WHAT TO PRODUCE.
Return, unchanged, the lines of the material below, from the line with "40: (157, 574)" up to and including the line with "14: (304, 365)".

(Tracking data for point correspondences)
__________
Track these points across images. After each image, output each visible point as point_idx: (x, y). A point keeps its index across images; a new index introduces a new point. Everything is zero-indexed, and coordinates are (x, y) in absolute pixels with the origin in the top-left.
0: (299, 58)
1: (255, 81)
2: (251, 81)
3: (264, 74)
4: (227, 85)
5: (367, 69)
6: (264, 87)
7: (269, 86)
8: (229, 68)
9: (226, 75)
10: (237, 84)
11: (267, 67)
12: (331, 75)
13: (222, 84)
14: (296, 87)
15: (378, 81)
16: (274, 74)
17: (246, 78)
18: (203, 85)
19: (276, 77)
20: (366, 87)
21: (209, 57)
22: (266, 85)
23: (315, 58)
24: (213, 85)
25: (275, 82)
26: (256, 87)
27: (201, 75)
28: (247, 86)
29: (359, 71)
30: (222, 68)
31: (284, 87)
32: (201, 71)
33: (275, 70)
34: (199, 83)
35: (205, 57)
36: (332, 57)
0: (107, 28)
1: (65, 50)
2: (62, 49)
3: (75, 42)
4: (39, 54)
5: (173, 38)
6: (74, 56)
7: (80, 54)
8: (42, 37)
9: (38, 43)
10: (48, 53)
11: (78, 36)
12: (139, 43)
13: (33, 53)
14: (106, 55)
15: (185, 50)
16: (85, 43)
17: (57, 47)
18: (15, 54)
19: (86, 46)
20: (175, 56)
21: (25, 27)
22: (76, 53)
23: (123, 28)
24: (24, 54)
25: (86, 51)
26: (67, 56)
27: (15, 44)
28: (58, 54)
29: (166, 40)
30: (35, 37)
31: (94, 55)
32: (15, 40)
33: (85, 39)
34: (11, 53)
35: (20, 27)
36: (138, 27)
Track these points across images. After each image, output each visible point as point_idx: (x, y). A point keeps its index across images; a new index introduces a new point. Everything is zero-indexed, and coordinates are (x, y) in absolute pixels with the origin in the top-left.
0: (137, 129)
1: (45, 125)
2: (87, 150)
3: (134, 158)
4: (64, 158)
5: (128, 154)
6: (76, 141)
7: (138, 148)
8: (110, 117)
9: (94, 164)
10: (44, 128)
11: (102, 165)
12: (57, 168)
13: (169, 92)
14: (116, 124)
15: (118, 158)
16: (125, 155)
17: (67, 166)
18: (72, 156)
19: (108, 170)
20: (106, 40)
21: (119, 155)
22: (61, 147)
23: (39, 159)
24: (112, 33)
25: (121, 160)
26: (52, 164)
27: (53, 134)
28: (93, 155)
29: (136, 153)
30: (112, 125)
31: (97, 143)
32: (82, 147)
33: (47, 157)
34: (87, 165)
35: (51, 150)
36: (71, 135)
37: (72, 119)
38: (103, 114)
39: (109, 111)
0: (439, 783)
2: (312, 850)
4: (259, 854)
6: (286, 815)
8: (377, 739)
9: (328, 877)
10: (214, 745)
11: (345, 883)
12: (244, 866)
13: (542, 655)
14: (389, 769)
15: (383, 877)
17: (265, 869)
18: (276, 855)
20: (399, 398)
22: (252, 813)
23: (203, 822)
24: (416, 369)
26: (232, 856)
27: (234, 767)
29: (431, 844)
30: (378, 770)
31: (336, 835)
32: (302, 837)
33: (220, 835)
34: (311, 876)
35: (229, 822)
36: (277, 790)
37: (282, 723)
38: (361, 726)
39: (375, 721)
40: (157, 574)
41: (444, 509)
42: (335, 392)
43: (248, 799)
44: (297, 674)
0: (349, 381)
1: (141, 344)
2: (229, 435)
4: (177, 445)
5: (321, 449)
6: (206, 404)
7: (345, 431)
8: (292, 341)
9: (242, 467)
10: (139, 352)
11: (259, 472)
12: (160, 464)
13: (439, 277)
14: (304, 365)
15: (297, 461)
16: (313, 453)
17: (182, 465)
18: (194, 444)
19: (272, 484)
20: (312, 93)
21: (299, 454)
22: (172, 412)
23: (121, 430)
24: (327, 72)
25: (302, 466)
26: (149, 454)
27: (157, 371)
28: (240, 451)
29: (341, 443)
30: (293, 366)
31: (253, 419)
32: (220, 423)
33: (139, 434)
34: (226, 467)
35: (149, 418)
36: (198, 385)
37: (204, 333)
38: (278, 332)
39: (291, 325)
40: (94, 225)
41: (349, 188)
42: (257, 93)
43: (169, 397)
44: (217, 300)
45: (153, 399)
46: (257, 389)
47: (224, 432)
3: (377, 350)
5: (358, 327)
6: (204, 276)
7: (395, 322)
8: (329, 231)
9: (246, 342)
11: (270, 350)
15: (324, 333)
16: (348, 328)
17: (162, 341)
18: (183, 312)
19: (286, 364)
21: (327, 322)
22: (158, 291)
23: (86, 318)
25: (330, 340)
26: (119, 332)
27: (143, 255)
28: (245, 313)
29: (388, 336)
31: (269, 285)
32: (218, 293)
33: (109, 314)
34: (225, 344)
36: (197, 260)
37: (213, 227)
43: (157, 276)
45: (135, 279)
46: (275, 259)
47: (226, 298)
__________
OUTPUT FOR THIS EXERCISE.
40: (157, 574)
41: (444, 509)
42: (335, 392)
43: (248, 799)
44: (297, 674)
0: (349, 381)
1: (141, 344)
2: (229, 435)
4: (177, 445)
5: (321, 449)
6: (206, 404)
7: (345, 431)
8: (292, 341)
9: (242, 467)
10: (139, 352)
11: (259, 472)
12: (160, 464)
13: (439, 277)
14: (304, 365)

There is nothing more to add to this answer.